Complete with its own Wurlitzer 125 Band Organ, the Roseneath Carousel is a central focus of the annual autumn Roseneath Fair, drawing enthusiastic riders from across Canada, the United States and even Europe.

“People around here are nostalgic about the carousel,” shares Roseneath resident Barb Foreman, who relishes her role as Secretary-Treasurer for the local carousel. “It’s been here since 1932, and has been a part of this village ever since.”

However, the years had taken their toll, and disrepair caused the ride to be shut down in 1985. Eight years later, the ride reopened to the public, thanks to the dedicated efforts of the Carousel Restoration Committee, which raised more than $400,000 to see the project through to completion.

“We are very proud that a community of less than 1,000 people, with the help of the entire county, has restored this relic to its original condition for everyone to enjoy a ride on, hear the music or just stand and admire the master workmanship of a bygone era,” says Barb.

The Roseneath Carousel is now open to the public each May to September.

Another antique Ontario carousel, the Riverside Park Carousel makes its home in Guelph, Ontario. Constructed by Allan Hershcell, the carousel was restored in 1980, and features a number of jumping stallions, chariots and other figures. The Riverside Park Carousel welcomes visitors from Victoria Day until mid-September, weather permitting.

Further north, the Chippewa Park Carousel of Thunder Bay, Ontario, is an original C.W. Parker creation produced between 1918 and 1920, with 28 jumpers and two chariots. The ride is open from June 1st until the September long weekend.

Two more antique carousels can be found near the city of Toronto, one on Centreville Island and the other at Canada’s Wonderland in Vaughan, Ontario.

The Centreville Carousel, built sometime between 1900 and 1910, features two chariots, 18 jumpers, 13 standers, and an assortment of other animal figures. The merry-go-round is open from May 1st until September 30th each year, and offers great fun for the whole family.

At Canada’s Wonderland, the Vaughan Carousel is open daily from mid-May until Labour Day from 10 a.m. to 10 p.m., and from the end of April to mid-May and mid-September to mid-October on weekends only from 10 a.m. to 8 p.m. Originally constructed in 1928 by the Philadelphia Toboggan Company (PTC), this vintage merry-go-round features four rows of 42 jumpers, 24 standers and two chariots.

At one time, the Vaughan Carousel hosted riders at Happyland Hastings Park in Vancouver, British Columbia. In 1934, the carousel moved to Palace Playland in Old Orchard Beach, Maine, where it remained until 1945 when it was moved to Palisades Amusement Park in New Jersey. The carousel was eventually moved to Canada’s Wonderland where it remains to this day.

Wherever the music of the carousel fills the air, you can be sure to discover a past world of amusement for a whole new generation.

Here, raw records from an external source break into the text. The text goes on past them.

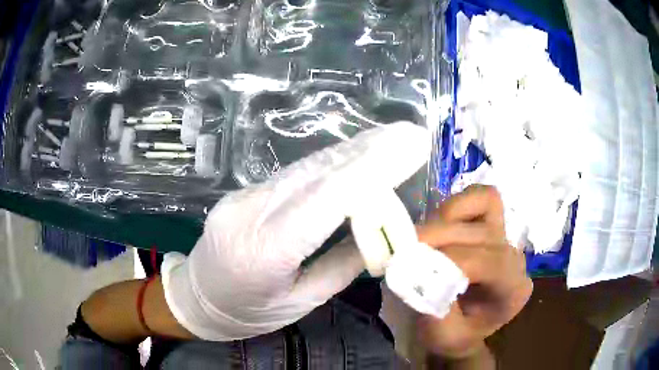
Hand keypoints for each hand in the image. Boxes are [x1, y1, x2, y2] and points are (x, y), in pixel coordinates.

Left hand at [161, 122, 430, 340]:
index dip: (371, 169)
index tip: (407, 149)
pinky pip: (292, 176)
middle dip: (368, 150)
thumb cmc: (249, 313)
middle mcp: (249, 215)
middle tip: (407, 135)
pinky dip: (328, 165)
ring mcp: (241, 198)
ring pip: (305, 169)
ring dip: (351, 152)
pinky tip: (354, 157)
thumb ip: (341, 267)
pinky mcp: (242, 193)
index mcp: (265, 253)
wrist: (197, 299)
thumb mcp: (300, 302)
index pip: (326, 200)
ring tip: (389, 140)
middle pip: (317, 173)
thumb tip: (378, 232)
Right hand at [417, 185, 531, 357]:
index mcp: (513, 290)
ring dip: (445, 222)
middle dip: (439, 240)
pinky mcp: (495, 221)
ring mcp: (507, 235)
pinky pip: (482, 197)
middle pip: (481, 233)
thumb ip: (435, 312)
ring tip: (421, 242)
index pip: (488, 262)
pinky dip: (458, 205)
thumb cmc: (455, 335)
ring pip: (482, 207)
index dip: (450, 259)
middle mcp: (516, 258)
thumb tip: (419, 275)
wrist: (463, 326)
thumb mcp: (443, 338)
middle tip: (406, 253)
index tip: (414, 265)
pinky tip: (442, 224)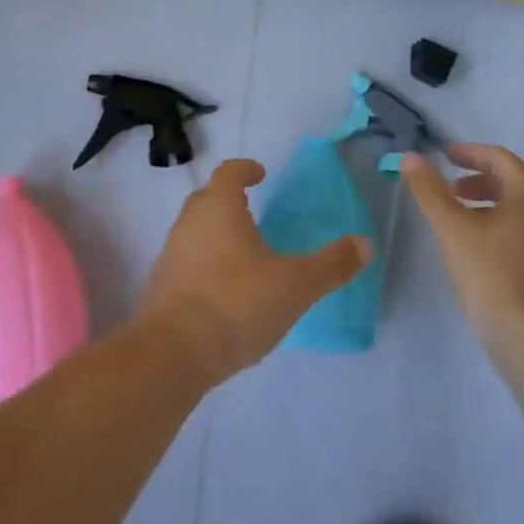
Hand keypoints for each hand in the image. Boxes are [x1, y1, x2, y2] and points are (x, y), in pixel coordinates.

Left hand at [138, 159, 370, 381]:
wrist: (172, 353)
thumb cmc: (237, 304)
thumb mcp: (296, 285)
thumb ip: (332, 264)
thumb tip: (365, 244)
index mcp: (219, 209)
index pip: (228, 173)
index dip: (245, 169)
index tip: (260, 174)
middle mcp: (188, 224)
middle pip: (206, 199)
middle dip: (228, 201)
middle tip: (252, 211)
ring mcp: (169, 255)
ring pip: (193, 233)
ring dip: (214, 235)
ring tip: (242, 254)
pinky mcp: (159, 288)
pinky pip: (185, 264)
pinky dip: (203, 267)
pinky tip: (222, 292)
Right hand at [400, 145, 523, 343]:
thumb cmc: (490, 271)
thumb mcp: (452, 227)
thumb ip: (429, 190)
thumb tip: (410, 158)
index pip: (499, 158)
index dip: (469, 152)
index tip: (444, 155)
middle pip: (511, 180)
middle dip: (477, 178)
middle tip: (447, 186)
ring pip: (516, 206)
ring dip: (485, 201)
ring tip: (456, 215)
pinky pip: (521, 228)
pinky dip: (496, 222)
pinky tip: (474, 243)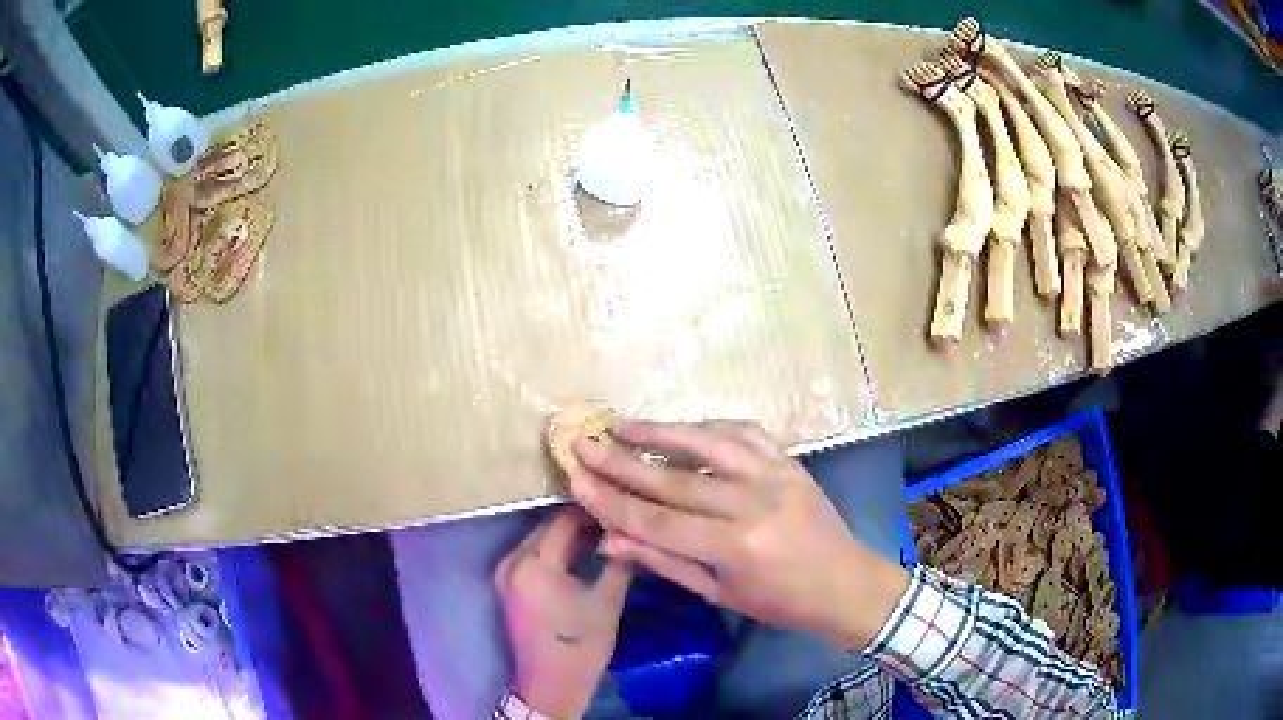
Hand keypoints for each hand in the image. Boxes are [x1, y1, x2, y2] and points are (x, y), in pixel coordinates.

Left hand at [495, 507, 631, 718]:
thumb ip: (618, 561)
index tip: (620, 508)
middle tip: (614, 521)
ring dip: (567, 536)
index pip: (564, 519)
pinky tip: (581, 555)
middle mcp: (511, 560)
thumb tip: (628, 531)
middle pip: (548, 526)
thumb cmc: (581, 645)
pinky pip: (532, 555)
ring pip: (540, 539)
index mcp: (533, 563)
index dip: (593, 511)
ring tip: (602, 536)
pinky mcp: (507, 585)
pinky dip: (555, 551)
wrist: (550, 685)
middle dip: (580, 522)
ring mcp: (504, 573)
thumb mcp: (607, 602)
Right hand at [569, 420, 907, 649]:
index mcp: (733, 547)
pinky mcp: (788, 460)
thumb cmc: (778, 600)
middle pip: (673, 479)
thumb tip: (609, 539)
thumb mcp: (717, 593)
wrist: (843, 582)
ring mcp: (773, 475)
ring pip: (707, 443)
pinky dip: (708, 426)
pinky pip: (743, 431)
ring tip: (622, 424)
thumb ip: (663, 561)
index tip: (575, 480)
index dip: (612, 502)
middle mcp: (751, 504)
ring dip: (661, 431)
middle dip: (622, 462)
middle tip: (584, 442)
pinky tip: (682, 426)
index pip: (657, 521)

“It doesn’t matter if your four or 94,” says Barb Foreman of the Roseneath Carousel. “Everyone enjoys a carousel!”

Making Merry

A basic guide to carousel lingo

Lead or king horse—the most ornate horse carving on the carousel ride, typically where the operator begins loading passengers onto the ride.
Stander—a carousel horse or figure with at least three of its feet on the ground
Prancer—a carousel horse or figure with its back feet on the ground and front feet in the air.
Jumper—a carousel horse or figure with all four legs bent, allowing the rider to move up and down.
Romance side of the carousel—the side of the carousel facing outward, since it features the best most elaborate carving on the horse.